The spiritual may be unfamiliar but it’s not unnatural by Chaitanya Charan Das Based on Bhagavad Gita Chapter 12,
When we travel through an unfamiliar place, we often feel uncomfortable. Similarly, when we explore spirituality, we may feel uncomfortable because the concepts or customs may be unfamiliar, with the level of our discomfort depending on our background. Such discomfort may make us think, “All this spiritual stuff is unnatural for me.”
However, such thinking conflates the unfamiliar with the unnatural. The spiritual level of reality may be unfamiliar, but it is never unnatural, for the spiritual is the natural basis of all perception, including the perception that something is familiar or unfamiliar. Perception requires consciousness; so, matter being unconscious can’t be the source of perception. Gita wisdom explains that consciousness comes from the non-material spark of spirit within us, the soul, which is the actual person, the real me. The material body is our temporary outer covering and the material world is our temporary outer arena.
We will find bhakti experiences of Krishna so fulfilling, enriching and transforming that we will realize that Krishna consciousness is neither unnatural nor unfamiliar, but is our home territory.
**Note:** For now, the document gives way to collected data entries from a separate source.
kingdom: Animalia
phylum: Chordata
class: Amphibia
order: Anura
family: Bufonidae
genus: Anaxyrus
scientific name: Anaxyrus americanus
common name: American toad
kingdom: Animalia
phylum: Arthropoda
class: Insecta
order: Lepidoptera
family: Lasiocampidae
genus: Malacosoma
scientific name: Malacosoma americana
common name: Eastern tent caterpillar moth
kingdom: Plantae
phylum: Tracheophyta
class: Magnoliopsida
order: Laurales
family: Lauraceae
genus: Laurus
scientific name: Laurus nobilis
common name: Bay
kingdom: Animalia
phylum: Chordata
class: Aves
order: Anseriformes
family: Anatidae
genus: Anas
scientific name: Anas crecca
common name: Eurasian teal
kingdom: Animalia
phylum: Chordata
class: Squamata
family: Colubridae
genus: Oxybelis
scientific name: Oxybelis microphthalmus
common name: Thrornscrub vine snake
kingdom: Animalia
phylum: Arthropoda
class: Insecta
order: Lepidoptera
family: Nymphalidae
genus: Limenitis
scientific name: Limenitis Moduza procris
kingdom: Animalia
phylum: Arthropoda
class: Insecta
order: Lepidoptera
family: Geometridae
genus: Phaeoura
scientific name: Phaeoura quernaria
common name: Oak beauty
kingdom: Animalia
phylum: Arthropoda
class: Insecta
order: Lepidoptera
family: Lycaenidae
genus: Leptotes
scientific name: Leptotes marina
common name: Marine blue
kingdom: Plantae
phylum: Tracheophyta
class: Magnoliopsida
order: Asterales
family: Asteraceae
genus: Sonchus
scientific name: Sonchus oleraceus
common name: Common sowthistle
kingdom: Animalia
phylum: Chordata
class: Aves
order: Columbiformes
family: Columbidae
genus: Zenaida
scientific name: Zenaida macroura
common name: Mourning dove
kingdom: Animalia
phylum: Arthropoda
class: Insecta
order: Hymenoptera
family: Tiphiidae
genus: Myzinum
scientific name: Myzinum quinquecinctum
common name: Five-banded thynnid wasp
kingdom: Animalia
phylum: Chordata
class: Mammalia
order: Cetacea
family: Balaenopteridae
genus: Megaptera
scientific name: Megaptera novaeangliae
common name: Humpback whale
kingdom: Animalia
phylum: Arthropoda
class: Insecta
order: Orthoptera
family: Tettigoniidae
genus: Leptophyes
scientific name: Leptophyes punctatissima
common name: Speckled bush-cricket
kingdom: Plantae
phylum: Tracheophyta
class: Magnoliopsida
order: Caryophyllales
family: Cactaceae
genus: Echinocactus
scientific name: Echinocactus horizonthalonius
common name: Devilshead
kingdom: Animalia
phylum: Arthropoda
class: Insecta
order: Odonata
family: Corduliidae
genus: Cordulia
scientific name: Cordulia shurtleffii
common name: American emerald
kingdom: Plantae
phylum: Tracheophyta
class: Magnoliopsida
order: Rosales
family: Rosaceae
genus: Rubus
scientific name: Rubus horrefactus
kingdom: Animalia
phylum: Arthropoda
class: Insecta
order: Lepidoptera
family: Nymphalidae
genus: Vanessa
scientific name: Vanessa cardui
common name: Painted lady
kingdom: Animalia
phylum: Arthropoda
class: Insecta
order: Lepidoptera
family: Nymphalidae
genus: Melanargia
Thus, it is matter that is foreign to us, not spirit. And even if presently the spiritual seems unfamiliar, we can familiarize ourselves with it intellectually and experientially: intellectually by studying Gita wisdom, and experientially by practicing yoga, especially bhakti-yoga. This yoga of love is a time-tested process that delivers experience of the highest spiritual reality: the all-attractive Supreme, the natural Lord of our heart, Krishna. Over time, we will find bhakti experiences of Krishna so fulfilling, enriching and transforming that we will realize that Krishna consciousness is neither unnatural nor unfamiliar, but is our home territory. Further, we will realize that thoughts disconnected from Krishna are foreign terrain – sooner or later, they leave us hankering or lamenting about external sources of pleasure.

By diligent bhakti practice, we will become so sheltered in Krishna that even if we are externally in unfamiliar situations, we will still feel at home internally (Bhagavad-gita 12.19: aniketah sthira-matir).